**What you should do:** The expected output is an exact copy of each line from the line with "Estimate the base-to-top" through the end of the data below, with no pictures in it.

Stored data entries:
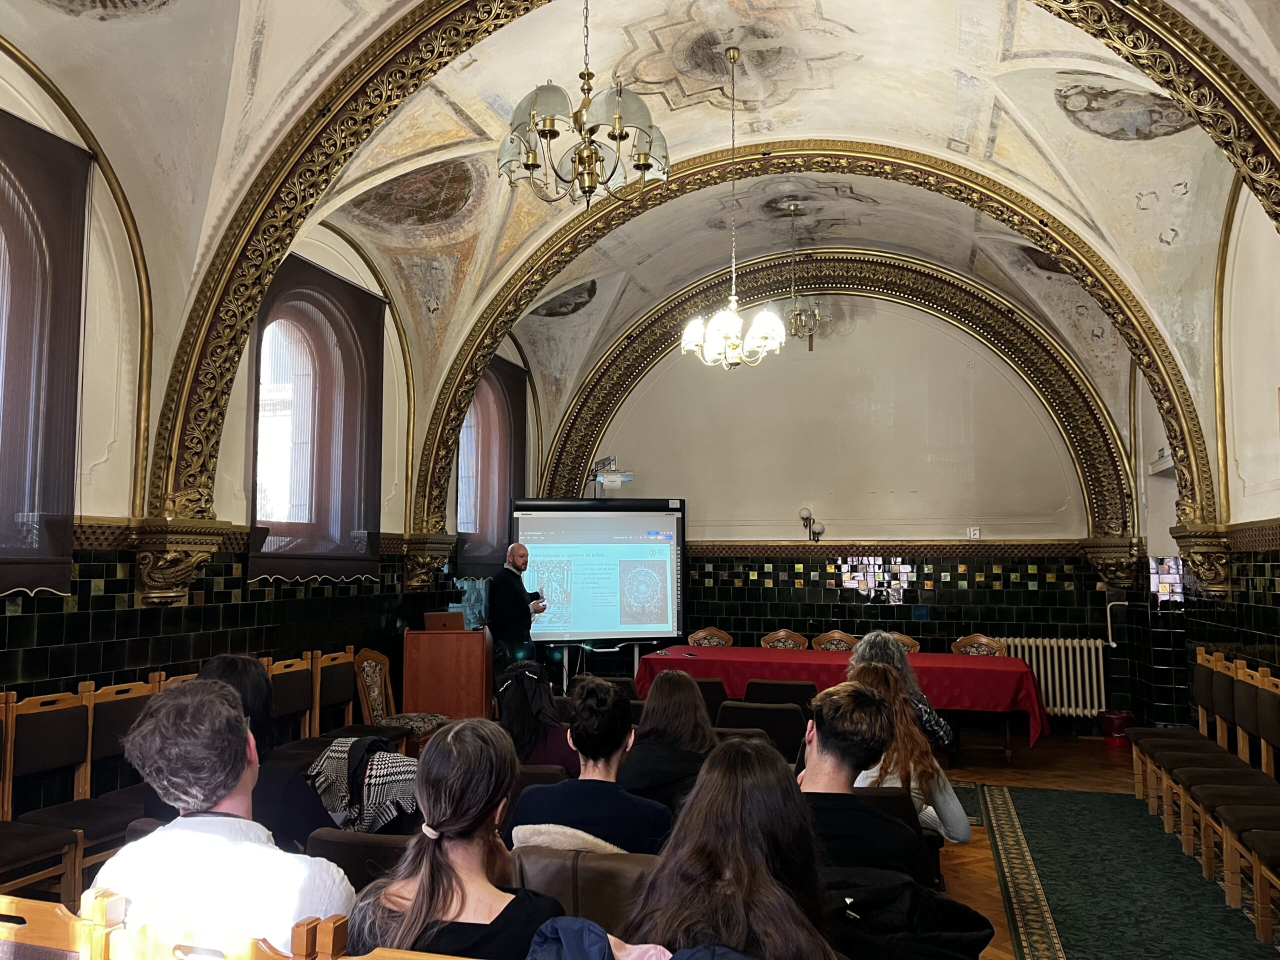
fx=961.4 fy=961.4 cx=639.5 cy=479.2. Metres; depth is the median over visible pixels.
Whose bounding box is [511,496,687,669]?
projection screen
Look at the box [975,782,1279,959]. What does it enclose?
carpet runner
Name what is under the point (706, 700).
chair
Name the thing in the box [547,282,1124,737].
back wall
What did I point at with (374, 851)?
chair
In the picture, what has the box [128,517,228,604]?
corbel
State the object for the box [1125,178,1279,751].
right wall
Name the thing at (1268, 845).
chair
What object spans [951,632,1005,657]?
wooden chair
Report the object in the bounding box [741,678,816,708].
chair
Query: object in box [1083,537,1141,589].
corbel
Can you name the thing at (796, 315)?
chandelier
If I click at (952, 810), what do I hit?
woman
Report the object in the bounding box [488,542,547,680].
man
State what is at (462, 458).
window
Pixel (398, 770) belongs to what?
scarf
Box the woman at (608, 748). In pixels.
[506,673,671,855]
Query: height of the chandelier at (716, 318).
2.080 m
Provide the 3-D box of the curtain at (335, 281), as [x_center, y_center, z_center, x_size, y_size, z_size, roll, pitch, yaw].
[-2.170,-0.370,6.651,0.117,2.113,1.499,-1,-5,16]
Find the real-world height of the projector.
0.392 m
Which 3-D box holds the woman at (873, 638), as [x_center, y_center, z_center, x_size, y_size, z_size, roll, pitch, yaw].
[1.319,1.272,5.053,0.550,0.893,0.558,-1,-5,16]
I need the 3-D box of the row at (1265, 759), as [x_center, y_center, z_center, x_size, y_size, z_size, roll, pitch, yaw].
[3.061,1.483,4.858,0.600,0.937,2.498,-1,-5,16]
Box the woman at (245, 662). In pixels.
[192,651,339,848]
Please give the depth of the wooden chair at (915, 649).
8.51 m
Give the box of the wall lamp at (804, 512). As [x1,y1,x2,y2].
[798,507,825,542]
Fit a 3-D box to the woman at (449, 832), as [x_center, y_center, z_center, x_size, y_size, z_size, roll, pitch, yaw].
[-0.361,0.918,2.024,0.479,0.747,0.509,-1,-5,16]
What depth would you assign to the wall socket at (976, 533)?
8.82 m
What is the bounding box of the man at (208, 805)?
[95,674,351,956]
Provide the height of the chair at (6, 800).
0.960 m
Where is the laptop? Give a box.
[422,611,464,631]
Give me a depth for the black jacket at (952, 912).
2.18 m
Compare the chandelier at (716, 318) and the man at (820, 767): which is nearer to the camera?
the man at (820, 767)
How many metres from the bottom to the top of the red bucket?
0.266 m
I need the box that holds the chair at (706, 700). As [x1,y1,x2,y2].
[684,676,730,721]
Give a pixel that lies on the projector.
(618, 480)
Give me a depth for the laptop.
7.18 m
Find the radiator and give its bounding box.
[996,636,1108,717]
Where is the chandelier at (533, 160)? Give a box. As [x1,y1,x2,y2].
[499,0,669,212]
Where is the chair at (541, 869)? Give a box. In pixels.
[506,844,654,939]
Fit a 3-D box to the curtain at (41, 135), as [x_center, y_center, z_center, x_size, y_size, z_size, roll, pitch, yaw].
[-2.955,-0.595,3.898,0.113,2.152,1.698,-1,-5,16]
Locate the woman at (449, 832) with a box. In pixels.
[346,719,562,959]
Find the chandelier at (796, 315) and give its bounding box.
[775,200,818,350]
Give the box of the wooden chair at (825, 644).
[810,630,856,652]
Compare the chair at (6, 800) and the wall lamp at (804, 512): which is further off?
the wall lamp at (804, 512)
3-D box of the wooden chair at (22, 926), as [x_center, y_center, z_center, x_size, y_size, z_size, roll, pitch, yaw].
[-1.205,1.176,1.644,0.496,0.816,0.476,-1,-5,16]
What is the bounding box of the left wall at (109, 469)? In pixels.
[0,45,539,804]
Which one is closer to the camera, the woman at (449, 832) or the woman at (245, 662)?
the woman at (449, 832)
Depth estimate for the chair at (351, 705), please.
6.28 m
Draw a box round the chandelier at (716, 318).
[681,38,784,372]
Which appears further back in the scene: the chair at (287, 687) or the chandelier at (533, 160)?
the chair at (287, 687)
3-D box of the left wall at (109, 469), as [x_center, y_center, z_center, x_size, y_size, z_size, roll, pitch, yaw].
[-2.606,-0.220,5.155,0.263,4.437,9.365,-1,-5,16]
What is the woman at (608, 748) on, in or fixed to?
on the chair at (541, 869)
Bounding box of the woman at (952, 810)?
[851,661,973,847]
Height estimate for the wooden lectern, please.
0.953 m
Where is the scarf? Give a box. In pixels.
[307,736,421,833]
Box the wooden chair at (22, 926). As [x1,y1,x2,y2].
[0,887,122,959]
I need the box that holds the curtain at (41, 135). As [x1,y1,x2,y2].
[0,105,91,593]
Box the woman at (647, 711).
[619,670,716,811]
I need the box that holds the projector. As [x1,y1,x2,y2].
[588,455,633,494]
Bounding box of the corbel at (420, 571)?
[402,534,456,591]
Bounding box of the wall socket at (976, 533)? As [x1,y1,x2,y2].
[966,526,981,539]
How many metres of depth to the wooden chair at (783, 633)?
8.85 m
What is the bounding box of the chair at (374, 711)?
[351,647,446,748]
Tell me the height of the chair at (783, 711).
0.778 m
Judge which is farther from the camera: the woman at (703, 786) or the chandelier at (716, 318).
the chandelier at (716, 318)
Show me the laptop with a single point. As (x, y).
(443, 622)
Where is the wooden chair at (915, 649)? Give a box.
[890,632,920,655]
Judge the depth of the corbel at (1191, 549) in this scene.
6.58 m
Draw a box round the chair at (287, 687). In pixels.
[266,656,316,750]
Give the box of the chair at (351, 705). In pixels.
[311,648,361,737]
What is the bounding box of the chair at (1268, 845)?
[1225,817,1279,943]
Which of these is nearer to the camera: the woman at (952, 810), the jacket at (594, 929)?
the jacket at (594, 929)
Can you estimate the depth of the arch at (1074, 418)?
8.46 m
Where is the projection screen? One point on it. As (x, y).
(589, 523)
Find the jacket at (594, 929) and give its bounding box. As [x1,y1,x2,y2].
[524,919,753,959]
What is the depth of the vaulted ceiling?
5.97 m
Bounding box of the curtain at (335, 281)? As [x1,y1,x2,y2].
[247,250,388,583]
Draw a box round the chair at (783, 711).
[716,699,808,762]
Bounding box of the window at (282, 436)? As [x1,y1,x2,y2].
[251,288,358,559]
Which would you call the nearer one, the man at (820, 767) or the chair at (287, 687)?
the man at (820, 767)
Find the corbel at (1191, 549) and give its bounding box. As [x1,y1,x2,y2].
[1170,525,1232,599]
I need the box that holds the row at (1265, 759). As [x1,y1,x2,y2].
[1127,646,1279,934]
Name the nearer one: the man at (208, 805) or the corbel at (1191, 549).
the man at (208, 805)
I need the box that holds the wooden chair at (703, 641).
[687,626,733,647]
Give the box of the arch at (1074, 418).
[532,250,1133,539]
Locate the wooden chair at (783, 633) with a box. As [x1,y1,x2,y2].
[759,628,808,650]
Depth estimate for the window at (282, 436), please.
6.52 m
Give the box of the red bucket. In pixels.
[1100,709,1133,746]
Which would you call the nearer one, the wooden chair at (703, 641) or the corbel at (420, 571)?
the corbel at (420, 571)
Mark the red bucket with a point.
(1119, 727)
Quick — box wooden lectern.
[402,624,491,720]
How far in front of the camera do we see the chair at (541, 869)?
2.42 m
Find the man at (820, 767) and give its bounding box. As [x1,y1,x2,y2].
[795,682,922,882]
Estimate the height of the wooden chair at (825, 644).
0.878 m
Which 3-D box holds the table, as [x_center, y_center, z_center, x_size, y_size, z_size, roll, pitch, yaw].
[1.575,1.806,7.693,3.132,0.760,1.198,-1,-5,16]
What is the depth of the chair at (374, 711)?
6.51 m
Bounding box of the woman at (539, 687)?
[494,659,577,775]
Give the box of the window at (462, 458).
[456,375,491,545]
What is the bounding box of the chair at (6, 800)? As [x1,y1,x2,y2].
[0,686,90,897]
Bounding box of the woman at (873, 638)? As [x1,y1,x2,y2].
[850,629,953,750]
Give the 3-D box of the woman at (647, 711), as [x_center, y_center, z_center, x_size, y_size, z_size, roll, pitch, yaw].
[0.134,1.145,3.861,0.444,0.669,0.547,-1,-5,16]
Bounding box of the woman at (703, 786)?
[624,733,840,959]
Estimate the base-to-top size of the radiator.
0.627 m
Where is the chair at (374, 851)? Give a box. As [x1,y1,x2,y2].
[304,826,412,889]
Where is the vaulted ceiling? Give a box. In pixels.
[0,0,1278,509]
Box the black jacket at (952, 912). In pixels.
[825,871,994,959]
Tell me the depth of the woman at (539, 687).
4.38 m
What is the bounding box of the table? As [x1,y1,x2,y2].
[633,643,1045,759]
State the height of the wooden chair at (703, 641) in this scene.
0.875 m

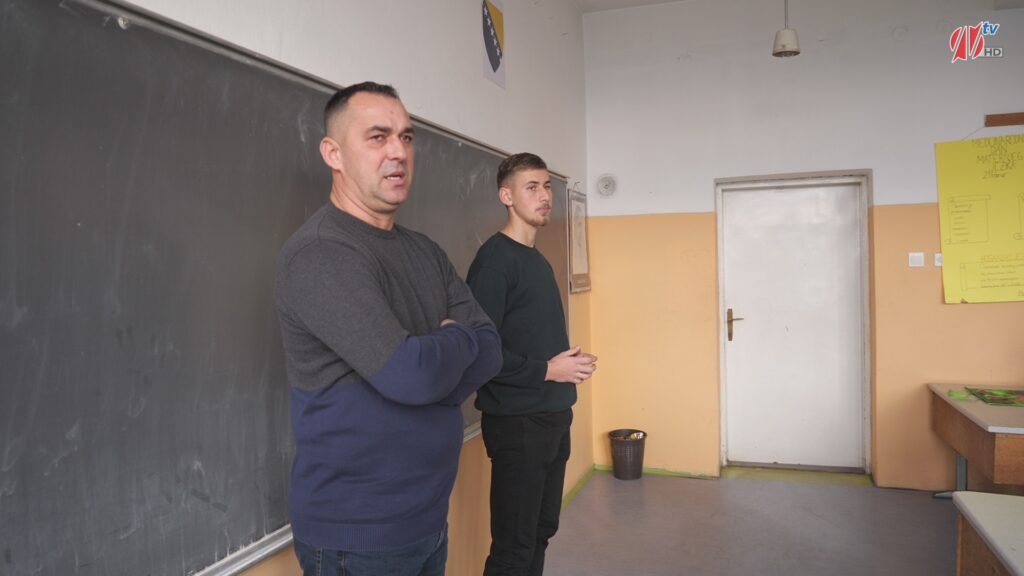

**Result of this exercise:**
Estimate the base-to-top size of the radiator.
0.627 m
Where is the chair at (374, 851)? Give a box. As [x1,y1,x2,y2].
[304,826,412,889]
Where is the vaulted ceiling? Give a box. In pixels.
[0,0,1278,509]
Box the black jacket at (952, 912). In pixels.
[825,871,994,959]
Tell me the depth of the woman at (539, 687).
4.38 m
What is the bounding box of the table? As [x1,y1,x2,y2].
[633,643,1045,759]
State the height of the wooden chair at (703, 641) in this scene.
0.875 m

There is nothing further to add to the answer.